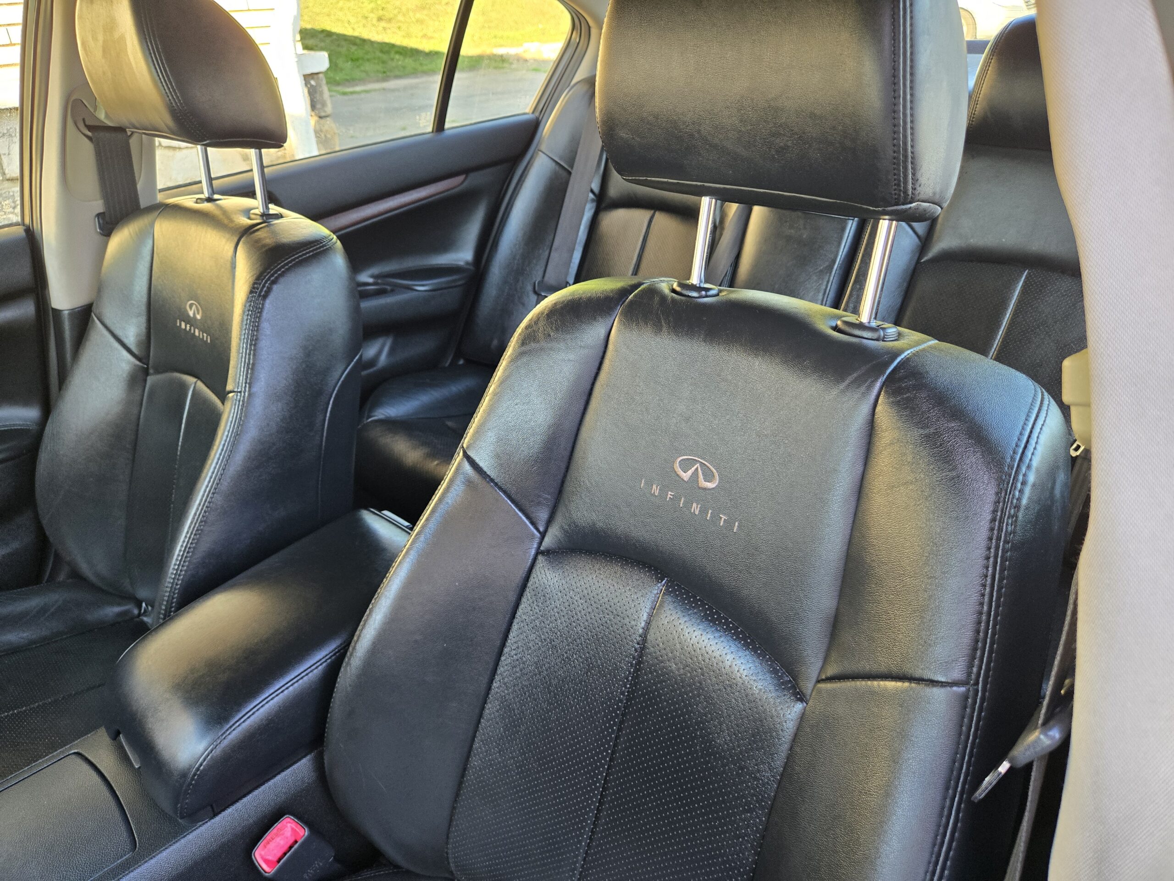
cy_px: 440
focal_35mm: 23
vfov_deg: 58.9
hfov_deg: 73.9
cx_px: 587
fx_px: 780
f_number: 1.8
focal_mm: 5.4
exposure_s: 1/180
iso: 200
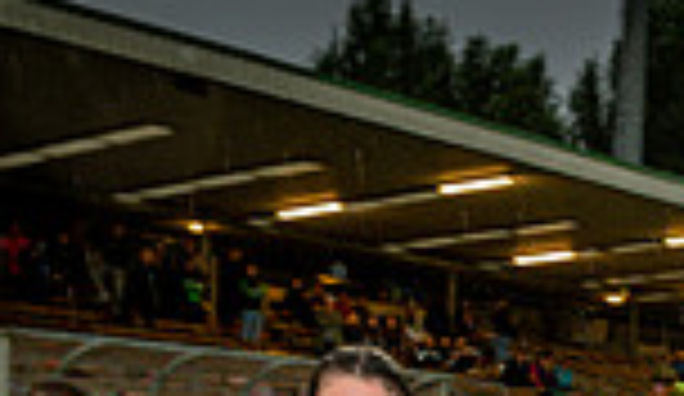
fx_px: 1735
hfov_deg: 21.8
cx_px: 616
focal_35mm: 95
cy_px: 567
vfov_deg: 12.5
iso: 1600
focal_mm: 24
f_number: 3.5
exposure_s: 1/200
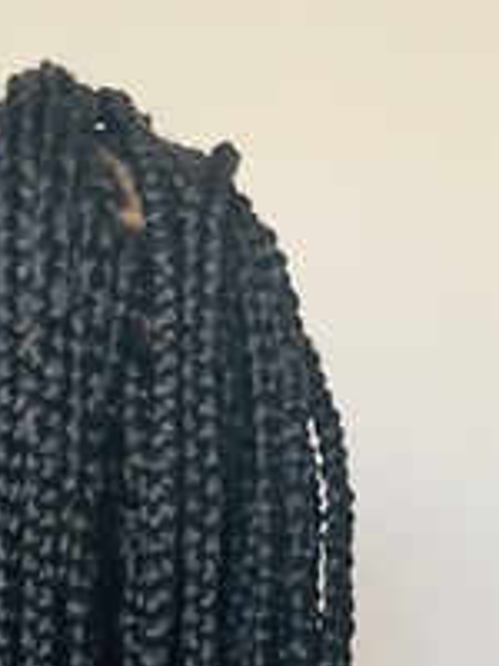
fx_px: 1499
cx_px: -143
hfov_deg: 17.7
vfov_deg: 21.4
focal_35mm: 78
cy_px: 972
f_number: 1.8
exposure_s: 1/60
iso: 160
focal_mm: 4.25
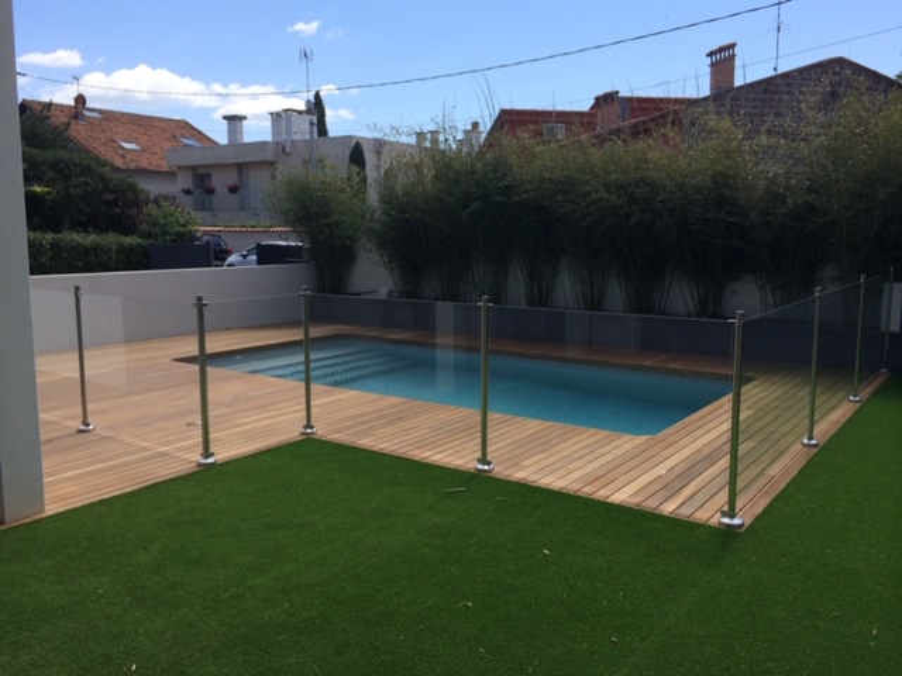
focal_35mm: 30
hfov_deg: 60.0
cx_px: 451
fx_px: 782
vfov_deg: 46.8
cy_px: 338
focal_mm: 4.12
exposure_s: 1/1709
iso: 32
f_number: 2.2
........
Problem description :: If any image appears in the entries, omit it and return the rest verbatim.

Problem solution ::
cy_px: 440
focal_35mm: 23
vfov_deg: 58.9
hfov_deg: 73.9
cx_px: 587
fx_px: 780
f_number: 1.8
focal_mm: 5.4
exposure_s: 1/180
iso: 200
fx_px: 1735
hfov_deg: 21.8
cx_px: 616
focal_35mm: 95
cy_px: 567
vfov_deg: 12.5
iso: 1600
focal_mm: 24
f_number: 3.5
exposure_s: 1/200
fx_px: 1499
cx_px: -143
hfov_deg: 17.7
vfov_deg: 21.4
focal_35mm: 78
cy_px: 972
f_number: 1.8
exposure_s: 1/60
iso: 160
focal_mm: 4.25
focal_35mm: 30
hfov_deg: 60.0
cx_px: 451
fx_px: 782
vfov_deg: 46.8
cy_px: 338
focal_mm: 4.12
exposure_s: 1/1709
iso: 32
f_number: 2.2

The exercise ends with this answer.